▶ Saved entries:

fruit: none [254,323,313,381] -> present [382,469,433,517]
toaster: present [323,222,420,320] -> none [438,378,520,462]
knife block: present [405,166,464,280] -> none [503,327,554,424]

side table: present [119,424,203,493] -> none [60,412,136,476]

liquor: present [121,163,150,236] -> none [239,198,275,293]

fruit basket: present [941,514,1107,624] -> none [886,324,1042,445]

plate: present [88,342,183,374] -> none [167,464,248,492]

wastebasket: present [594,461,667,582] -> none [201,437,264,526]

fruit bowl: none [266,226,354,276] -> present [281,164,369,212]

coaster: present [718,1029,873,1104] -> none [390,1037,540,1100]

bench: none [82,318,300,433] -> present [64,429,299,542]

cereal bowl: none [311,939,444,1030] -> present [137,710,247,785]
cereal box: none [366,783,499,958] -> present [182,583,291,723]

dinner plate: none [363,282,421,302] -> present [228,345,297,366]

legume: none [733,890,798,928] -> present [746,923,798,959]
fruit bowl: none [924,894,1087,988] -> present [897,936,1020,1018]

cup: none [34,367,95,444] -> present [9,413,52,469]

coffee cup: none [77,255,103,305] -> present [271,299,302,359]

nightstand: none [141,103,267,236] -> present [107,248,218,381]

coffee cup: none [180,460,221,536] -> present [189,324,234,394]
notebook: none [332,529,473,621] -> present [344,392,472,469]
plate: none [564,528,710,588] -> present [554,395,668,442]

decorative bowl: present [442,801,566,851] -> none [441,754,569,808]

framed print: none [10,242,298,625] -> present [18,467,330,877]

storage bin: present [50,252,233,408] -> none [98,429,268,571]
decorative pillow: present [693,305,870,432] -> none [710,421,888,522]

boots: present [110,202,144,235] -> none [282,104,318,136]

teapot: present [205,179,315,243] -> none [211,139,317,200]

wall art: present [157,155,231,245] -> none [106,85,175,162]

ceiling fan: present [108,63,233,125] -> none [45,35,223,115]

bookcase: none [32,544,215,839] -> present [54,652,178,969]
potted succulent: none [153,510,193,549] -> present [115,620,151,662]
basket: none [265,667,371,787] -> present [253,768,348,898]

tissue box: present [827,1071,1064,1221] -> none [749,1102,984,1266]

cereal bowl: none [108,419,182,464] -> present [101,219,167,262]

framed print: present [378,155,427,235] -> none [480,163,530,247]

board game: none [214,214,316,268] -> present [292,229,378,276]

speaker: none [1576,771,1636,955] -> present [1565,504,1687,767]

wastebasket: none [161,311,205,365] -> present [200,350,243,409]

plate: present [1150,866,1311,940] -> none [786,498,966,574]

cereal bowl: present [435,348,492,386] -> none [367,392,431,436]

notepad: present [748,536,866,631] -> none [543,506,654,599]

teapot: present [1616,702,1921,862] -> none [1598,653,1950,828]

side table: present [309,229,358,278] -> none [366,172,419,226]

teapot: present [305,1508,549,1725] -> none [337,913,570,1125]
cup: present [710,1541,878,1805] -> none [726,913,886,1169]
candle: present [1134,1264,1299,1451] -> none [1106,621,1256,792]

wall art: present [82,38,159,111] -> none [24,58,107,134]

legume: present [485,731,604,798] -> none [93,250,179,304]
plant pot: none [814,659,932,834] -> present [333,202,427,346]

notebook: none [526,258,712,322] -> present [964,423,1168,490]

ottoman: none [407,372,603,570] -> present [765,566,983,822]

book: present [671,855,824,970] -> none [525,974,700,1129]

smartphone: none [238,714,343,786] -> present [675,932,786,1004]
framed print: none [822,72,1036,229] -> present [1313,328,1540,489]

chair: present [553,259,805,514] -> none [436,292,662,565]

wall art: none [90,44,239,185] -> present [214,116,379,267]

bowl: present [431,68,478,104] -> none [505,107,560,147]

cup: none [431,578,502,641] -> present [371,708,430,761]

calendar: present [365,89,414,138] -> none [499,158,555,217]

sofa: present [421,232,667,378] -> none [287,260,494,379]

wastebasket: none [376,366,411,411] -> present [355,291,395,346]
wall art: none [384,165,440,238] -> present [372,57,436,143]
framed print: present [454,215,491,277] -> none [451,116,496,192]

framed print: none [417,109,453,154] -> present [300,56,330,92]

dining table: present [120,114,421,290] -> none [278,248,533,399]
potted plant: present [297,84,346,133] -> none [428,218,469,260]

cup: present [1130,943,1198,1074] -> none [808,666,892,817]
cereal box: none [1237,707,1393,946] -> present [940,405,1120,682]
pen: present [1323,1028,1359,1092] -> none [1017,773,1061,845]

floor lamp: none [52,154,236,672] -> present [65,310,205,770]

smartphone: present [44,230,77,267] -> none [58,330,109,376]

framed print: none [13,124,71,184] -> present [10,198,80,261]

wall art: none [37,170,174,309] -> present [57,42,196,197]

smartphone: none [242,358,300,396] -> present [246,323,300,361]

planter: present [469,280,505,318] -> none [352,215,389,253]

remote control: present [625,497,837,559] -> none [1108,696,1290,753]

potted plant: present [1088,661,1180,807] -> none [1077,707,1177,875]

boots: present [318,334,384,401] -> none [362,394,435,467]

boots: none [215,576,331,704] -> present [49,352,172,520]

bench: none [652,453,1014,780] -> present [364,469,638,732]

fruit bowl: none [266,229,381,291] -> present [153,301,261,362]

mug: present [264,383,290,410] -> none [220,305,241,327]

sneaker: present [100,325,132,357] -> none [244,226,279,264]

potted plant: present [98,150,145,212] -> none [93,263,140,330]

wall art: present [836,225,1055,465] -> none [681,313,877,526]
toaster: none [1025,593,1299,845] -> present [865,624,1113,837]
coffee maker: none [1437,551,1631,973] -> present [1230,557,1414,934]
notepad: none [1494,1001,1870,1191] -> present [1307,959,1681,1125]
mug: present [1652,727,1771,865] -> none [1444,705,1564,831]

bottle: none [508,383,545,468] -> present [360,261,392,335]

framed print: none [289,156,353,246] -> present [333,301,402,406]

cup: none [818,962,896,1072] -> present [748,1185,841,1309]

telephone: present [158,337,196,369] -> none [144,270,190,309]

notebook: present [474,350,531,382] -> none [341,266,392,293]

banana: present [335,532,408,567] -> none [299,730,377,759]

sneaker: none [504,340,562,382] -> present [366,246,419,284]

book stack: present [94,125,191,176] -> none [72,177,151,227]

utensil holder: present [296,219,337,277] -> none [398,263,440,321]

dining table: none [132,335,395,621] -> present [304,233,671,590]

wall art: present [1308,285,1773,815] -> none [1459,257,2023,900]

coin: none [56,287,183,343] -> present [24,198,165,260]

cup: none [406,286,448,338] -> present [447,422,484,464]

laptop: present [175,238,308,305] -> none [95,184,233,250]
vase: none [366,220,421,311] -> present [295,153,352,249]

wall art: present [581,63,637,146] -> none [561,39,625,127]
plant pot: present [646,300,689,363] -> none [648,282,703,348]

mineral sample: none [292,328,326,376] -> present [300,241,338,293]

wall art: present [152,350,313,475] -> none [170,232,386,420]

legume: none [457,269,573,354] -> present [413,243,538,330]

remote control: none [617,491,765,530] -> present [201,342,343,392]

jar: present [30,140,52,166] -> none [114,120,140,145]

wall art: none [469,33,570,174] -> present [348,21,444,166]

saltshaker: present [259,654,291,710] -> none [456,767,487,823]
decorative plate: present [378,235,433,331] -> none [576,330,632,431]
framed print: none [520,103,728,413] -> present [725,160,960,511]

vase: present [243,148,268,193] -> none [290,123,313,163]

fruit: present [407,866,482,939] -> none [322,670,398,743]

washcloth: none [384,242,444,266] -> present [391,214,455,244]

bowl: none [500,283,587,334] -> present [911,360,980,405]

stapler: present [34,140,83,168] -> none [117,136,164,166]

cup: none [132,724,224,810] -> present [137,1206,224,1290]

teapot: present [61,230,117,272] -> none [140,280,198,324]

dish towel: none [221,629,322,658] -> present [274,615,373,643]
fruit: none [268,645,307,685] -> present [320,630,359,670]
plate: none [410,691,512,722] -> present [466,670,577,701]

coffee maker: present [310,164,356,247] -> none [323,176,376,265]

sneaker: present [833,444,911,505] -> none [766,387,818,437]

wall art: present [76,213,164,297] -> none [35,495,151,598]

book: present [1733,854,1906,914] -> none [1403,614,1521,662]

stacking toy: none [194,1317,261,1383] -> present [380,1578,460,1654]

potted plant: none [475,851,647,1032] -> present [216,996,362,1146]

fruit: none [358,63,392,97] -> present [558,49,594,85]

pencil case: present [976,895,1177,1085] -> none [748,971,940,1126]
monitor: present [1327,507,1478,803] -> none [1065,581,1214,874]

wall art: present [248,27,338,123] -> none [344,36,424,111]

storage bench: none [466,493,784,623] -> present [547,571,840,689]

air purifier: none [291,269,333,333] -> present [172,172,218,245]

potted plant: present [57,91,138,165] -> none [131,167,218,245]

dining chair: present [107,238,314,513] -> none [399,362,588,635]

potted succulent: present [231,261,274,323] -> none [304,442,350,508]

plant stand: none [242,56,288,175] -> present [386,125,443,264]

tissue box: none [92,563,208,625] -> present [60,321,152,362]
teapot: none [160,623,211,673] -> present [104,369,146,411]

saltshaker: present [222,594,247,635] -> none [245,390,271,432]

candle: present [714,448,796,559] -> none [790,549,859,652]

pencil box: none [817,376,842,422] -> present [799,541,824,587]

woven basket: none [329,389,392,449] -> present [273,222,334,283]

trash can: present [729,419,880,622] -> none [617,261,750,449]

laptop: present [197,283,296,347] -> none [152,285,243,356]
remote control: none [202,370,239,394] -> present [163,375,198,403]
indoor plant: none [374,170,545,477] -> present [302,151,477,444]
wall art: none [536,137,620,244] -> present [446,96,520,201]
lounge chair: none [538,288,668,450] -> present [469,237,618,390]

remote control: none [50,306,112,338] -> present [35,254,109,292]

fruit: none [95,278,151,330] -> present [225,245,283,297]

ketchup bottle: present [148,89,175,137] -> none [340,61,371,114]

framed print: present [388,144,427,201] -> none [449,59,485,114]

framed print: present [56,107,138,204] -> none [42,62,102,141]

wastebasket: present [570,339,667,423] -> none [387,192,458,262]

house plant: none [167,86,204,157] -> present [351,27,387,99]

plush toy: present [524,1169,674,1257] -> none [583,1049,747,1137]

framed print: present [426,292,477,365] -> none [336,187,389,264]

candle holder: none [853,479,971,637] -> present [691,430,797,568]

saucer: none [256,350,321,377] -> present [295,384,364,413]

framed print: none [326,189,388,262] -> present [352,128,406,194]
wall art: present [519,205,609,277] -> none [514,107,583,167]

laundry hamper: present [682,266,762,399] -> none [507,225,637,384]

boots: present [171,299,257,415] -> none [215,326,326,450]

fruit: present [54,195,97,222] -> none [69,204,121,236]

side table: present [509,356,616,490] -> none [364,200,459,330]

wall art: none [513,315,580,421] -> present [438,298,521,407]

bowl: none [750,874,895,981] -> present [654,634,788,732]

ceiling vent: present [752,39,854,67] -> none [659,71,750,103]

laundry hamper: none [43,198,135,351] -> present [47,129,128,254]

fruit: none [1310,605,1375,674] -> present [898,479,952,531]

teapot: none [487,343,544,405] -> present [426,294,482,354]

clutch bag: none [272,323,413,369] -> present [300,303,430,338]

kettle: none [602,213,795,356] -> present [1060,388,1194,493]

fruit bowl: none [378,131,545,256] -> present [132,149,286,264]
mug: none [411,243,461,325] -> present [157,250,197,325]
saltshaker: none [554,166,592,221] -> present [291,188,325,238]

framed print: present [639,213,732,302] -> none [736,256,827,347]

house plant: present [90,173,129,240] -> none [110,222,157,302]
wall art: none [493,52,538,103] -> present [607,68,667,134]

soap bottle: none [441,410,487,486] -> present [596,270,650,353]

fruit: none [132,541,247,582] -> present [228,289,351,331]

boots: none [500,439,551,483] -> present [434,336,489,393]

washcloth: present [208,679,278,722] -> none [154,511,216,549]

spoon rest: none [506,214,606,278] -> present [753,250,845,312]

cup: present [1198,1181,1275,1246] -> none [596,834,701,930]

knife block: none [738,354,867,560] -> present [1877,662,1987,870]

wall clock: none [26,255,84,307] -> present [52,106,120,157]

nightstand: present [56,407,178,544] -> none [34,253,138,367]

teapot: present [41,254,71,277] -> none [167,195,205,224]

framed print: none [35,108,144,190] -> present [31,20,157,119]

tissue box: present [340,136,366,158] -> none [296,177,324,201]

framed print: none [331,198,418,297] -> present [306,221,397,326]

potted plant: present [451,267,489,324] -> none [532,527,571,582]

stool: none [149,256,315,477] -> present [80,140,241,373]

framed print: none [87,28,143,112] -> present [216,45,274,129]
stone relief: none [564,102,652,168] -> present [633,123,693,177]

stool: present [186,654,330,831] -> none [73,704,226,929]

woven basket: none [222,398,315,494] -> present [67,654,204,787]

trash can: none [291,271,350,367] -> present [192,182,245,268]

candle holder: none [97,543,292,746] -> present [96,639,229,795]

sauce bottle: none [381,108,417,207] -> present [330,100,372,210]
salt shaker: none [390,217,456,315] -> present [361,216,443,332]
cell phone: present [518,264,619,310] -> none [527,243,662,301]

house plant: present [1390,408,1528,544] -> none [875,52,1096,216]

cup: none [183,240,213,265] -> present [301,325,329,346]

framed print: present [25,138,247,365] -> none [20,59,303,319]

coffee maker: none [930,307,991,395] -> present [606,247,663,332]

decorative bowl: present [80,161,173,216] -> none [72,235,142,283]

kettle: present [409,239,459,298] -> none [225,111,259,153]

▶ Task to complete:
Your task for the entries above: copy exactly the span starting with the line with "mineral sample: none" and going on through the line with "teapot: present [61,230,117,272]", both lines included, and nothing else.

▶ Solved problem:
mineral sample: none [292,328,326,376] -> present [300,241,338,293]

wall art: present [152,350,313,475] -> none [170,232,386,420]

legume: none [457,269,573,354] -> present [413,243,538,330]

remote control: none [617,491,765,530] -> present [201,342,343,392]

jar: present [30,140,52,166] -> none [114,120,140,145]

wall art: none [469,33,570,174] -> present [348,21,444,166]

saltshaker: present [259,654,291,710] -> none [456,767,487,823]
decorative plate: present [378,235,433,331] -> none [576,330,632,431]
framed print: none [520,103,728,413] -> present [725,160,960,511]

vase: present [243,148,268,193] -> none [290,123,313,163]

fruit: present [407,866,482,939] -> none [322,670,398,743]

washcloth: none [384,242,444,266] -> present [391,214,455,244]

bowl: none [500,283,587,334] -> present [911,360,980,405]

stapler: present [34,140,83,168] -> none [117,136,164,166]

cup: none [132,724,224,810] -> present [137,1206,224,1290]

teapot: present [61,230,117,272] -> none [140,280,198,324]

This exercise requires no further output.